Le très contesté appétit de Google pour les livres

  • Copié
Rédaction Europe1.fr , modifié à
Le géant de l'internet souhaite constituer une immense bibliothèque en ligne, suscitant des réactions agacées.

Passer de onze millions de livres disponibles en ligne, à plusieurs centaines de millions : voici l'ambition de Google Books, projet porté par le géant américain de l’internet, qui a fondé son succès sur sa fonction de recherche en ligne, avant de s’attaquer aux vidéos (YouTube, racheté en 2006) aux cartes (GoogleMaps).

>> Comment fonctionne le projet "Google Books" ?

Pour développer son catalogue en ligne, la firme de Mountain View a deux solutions : séduire les bibliothèques ou s’adresser aux éditeurs.

Aux bibliothèques, Google propose d’assurer gratuitement la numérisation d’une grande partie de leurs fonds, souvent anciens et qui ne sont pas tombés dans le domaine public.
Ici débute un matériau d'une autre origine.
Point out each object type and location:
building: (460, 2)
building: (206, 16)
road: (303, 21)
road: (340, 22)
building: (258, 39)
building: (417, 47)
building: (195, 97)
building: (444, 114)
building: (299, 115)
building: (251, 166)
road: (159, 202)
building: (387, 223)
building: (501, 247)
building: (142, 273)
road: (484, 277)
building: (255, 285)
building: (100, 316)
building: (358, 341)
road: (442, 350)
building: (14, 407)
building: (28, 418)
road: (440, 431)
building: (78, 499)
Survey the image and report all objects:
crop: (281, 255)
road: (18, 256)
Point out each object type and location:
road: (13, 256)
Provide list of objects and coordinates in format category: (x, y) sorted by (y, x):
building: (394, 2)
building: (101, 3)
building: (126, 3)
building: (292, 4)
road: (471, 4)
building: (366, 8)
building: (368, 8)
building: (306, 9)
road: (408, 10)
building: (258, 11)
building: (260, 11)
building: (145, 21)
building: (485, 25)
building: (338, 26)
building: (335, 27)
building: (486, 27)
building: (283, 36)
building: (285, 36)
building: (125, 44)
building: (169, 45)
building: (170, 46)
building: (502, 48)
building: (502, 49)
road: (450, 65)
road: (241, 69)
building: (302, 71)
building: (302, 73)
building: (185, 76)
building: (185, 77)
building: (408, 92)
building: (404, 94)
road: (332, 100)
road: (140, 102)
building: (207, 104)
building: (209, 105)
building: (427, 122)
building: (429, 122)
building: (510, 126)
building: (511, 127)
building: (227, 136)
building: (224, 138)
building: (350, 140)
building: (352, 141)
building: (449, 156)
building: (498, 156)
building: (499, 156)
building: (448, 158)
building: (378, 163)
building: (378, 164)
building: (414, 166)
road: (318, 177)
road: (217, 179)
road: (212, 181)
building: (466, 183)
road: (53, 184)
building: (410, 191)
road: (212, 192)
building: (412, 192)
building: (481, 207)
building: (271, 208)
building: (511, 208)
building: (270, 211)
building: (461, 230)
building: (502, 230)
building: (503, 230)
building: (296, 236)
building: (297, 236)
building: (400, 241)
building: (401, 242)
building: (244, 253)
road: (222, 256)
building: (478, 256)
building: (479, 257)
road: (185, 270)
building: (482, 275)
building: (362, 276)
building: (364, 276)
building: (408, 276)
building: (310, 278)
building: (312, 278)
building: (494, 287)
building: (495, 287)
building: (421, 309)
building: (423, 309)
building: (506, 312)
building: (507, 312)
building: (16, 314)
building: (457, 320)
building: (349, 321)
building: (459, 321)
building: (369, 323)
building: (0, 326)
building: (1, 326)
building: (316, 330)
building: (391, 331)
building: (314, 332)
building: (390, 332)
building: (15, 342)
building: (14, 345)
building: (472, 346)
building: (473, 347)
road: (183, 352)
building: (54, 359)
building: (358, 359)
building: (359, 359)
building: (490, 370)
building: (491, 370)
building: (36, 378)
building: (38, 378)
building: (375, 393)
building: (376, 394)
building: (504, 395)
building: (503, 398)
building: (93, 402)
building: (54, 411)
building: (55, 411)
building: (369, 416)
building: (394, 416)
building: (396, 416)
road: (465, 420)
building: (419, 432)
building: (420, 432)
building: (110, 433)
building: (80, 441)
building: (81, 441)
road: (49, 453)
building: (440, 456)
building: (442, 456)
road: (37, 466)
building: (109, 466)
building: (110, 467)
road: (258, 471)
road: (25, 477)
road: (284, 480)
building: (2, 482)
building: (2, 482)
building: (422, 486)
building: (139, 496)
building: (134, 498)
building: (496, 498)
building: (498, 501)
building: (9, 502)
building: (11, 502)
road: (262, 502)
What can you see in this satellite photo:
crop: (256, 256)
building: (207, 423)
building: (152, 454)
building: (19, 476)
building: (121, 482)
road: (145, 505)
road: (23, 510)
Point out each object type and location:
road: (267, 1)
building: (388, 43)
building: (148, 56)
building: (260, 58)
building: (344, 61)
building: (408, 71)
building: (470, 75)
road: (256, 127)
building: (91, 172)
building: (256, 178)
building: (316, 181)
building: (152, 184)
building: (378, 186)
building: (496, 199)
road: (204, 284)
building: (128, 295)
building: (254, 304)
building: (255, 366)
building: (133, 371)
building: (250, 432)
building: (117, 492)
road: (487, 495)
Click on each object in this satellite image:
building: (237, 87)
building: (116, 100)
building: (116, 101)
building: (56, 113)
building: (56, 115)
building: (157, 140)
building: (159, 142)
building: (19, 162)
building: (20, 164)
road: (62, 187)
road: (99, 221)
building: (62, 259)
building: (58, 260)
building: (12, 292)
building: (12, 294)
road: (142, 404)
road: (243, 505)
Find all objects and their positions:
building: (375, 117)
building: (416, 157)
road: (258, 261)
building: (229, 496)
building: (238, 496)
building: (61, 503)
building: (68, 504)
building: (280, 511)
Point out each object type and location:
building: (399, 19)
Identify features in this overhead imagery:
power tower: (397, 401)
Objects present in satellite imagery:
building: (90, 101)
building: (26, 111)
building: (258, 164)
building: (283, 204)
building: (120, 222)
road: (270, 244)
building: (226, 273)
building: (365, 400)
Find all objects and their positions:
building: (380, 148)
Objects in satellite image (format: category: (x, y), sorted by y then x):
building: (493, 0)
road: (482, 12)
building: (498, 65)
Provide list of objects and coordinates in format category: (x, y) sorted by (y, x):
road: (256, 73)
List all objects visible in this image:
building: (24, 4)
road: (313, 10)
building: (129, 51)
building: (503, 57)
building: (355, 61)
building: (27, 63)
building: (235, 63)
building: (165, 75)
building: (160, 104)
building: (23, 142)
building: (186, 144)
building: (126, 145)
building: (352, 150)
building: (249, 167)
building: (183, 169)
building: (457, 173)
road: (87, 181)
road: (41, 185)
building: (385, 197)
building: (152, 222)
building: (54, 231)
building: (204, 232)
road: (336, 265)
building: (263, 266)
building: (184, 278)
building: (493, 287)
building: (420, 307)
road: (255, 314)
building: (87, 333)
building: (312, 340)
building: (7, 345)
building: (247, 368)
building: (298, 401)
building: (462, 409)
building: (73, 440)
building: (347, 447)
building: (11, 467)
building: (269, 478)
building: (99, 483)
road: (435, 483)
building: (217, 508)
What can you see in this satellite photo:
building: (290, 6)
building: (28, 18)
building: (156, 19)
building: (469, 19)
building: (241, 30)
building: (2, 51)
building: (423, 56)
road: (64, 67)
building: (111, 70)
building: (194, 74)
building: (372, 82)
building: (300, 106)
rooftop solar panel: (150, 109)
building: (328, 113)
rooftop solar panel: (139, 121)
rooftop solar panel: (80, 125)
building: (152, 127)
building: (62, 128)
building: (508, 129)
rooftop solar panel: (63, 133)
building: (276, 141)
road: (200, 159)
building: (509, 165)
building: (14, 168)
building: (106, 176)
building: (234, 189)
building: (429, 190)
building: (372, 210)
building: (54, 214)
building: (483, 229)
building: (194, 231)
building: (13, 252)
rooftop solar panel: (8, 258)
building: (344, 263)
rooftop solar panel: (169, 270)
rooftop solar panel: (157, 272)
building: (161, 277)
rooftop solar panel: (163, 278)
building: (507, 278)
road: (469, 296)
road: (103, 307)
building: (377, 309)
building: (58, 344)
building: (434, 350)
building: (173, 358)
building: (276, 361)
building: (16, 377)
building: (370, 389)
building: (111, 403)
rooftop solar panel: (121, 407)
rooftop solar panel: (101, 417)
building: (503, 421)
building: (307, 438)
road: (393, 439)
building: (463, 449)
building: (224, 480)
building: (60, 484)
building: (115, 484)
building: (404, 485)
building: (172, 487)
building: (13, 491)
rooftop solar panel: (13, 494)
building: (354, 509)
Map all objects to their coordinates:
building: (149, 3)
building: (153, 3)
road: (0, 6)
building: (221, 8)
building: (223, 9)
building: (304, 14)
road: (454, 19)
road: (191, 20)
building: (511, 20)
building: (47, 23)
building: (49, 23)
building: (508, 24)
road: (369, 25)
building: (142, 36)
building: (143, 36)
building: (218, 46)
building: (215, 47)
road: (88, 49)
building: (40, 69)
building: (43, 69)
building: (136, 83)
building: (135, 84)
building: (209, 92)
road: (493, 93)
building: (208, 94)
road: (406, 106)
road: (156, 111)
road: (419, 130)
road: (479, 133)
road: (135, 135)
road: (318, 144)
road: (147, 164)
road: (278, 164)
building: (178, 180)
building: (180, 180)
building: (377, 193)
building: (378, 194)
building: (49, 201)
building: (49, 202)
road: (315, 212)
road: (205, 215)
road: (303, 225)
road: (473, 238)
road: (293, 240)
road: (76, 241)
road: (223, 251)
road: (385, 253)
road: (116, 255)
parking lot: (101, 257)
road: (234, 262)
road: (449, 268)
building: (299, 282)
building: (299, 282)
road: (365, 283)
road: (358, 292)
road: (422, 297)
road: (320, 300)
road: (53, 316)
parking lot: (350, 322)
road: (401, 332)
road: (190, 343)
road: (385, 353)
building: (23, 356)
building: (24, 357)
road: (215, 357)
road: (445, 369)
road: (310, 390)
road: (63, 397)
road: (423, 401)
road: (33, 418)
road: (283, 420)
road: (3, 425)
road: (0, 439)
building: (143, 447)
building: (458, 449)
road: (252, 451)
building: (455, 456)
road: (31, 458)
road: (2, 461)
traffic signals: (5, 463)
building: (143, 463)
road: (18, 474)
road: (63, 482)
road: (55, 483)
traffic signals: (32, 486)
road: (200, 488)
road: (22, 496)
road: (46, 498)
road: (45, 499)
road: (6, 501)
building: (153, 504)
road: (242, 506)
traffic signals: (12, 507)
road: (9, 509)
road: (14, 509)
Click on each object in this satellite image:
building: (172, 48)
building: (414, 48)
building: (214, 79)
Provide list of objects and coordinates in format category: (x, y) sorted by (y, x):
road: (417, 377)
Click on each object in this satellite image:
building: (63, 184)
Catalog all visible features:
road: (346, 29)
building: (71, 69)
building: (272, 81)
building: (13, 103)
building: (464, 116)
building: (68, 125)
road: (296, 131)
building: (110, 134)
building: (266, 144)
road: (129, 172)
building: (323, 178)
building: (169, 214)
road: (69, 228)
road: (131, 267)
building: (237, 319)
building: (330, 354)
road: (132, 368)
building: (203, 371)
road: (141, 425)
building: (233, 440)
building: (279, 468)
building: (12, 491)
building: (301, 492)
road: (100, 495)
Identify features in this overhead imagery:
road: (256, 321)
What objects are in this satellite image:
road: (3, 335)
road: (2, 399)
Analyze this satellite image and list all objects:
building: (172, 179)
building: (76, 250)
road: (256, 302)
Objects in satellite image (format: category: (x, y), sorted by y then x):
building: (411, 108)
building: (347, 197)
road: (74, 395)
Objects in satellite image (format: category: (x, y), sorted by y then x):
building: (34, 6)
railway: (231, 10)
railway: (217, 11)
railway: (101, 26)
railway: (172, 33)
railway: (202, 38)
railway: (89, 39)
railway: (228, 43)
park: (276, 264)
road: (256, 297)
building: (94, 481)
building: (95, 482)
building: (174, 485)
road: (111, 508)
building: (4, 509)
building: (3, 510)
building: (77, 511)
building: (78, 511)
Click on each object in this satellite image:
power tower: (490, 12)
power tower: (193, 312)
En échange ? Les bibliothèques autorisent Google à mettre une partie des ouvrages des numérisés à disposition sur son portail.

Aux éditeurs, qui gèrent les droits d'auteurs d'ouvrages récents, la proposition est toute autre : l'entreprise propose le partage d’une partie des recettes publicitaires engrangées grâce à la commercialisation d'espaces publicitaires sur les pages dédiées à la consultation des ouvrages. Exigence posée par le moteur de recherche vis-à-vis des éditeurs ? Une exclusivité sur l’indexation des ouvrages en ligne. Autrement dit : la possibilité de le retrouver.

>> Pourquoi parle-t-on tant de "Google Books" en ce moment ?

Le 7 octobre prochain, la justice américaine rendra une première décision sur l’accord signé entre Google et le très puissant syndicat des auteurs américains : celui-ci prévoit que l’entreprise américaine perçoive 37% des bénéfices liés à l’exploitation des ouvrages en ligne - les auteurs et éditeurs en recevant 63%. L'accord est très contesté, notamment par d'autres acteurs de l'internet, comme Amazon.

Autre actualité : le 18 août, le quotidien économique La Tribune a révélé que la très prestigieuse Bibliothèque Nationale de France (BNF) envisageait de répondre favorablement aux avances de Google. Un éventuel accord BNF-Google a aussitôt dénoncée par l’ancien président de l’institution, Jean-Noël Jeanneney : ce serait, selon lui, un "insupportable tête-à-queue".
Une première étape avait pourtant été franchie dès 2008, quand la bibliothèque de Lyon a passé un accord avec l’entreprise américaine : "Elle n'aurait pas pu s'engager sans le soutien de la BNF", affirme Alain Beuve-Méry, spécialiste de l'édition au journal Le Monde.

>> Des éditeurs en colère

Le syndicat national de l’édition française (SNE) considère que le projet de Google "n’est pas conforme au droit de la propriété littéraire et artistique".

Google veut "faire de l’argent avec nos livres" et se comporte "de façon extrêmement arrogante", accuse François Gèze, PDG des éditions La Découverte :

 

Vendredi 4 septembre, le syndicat des éditeurs italiens, sur la même longueur d'ondes que les éditeurs français, a annoncé qu'il allait "porter ses objections devant un tribunal new-yorkais".

>> Et l’Union européenne, dans tout ça ?

Le 7 septembre, Google va "expliquer" son projet devant la Commission européenne. Mais, déjà, la commissaire européenne aux télécommunications a-t-elle apporté, le 28 août dernier, un début de soutien au projet Google Books.

Viviane Reding estime que les différentes institutions publiques doivent s’allier au privé pour mener à bien le chantier de la numérisation : "Je comprends les craintes de beaucoup d’éditeurs et de bibliothèques qui se trouvent confrontés à la puissance commerciale de Google", a-t-elle notamment affirmé. Avant d'ajouter : "Mais je partage aussi la frustration de beaucoup d’entreprises Internet qui aimeraient offrir des modèles d’entreprises intéressants dans ce domaine."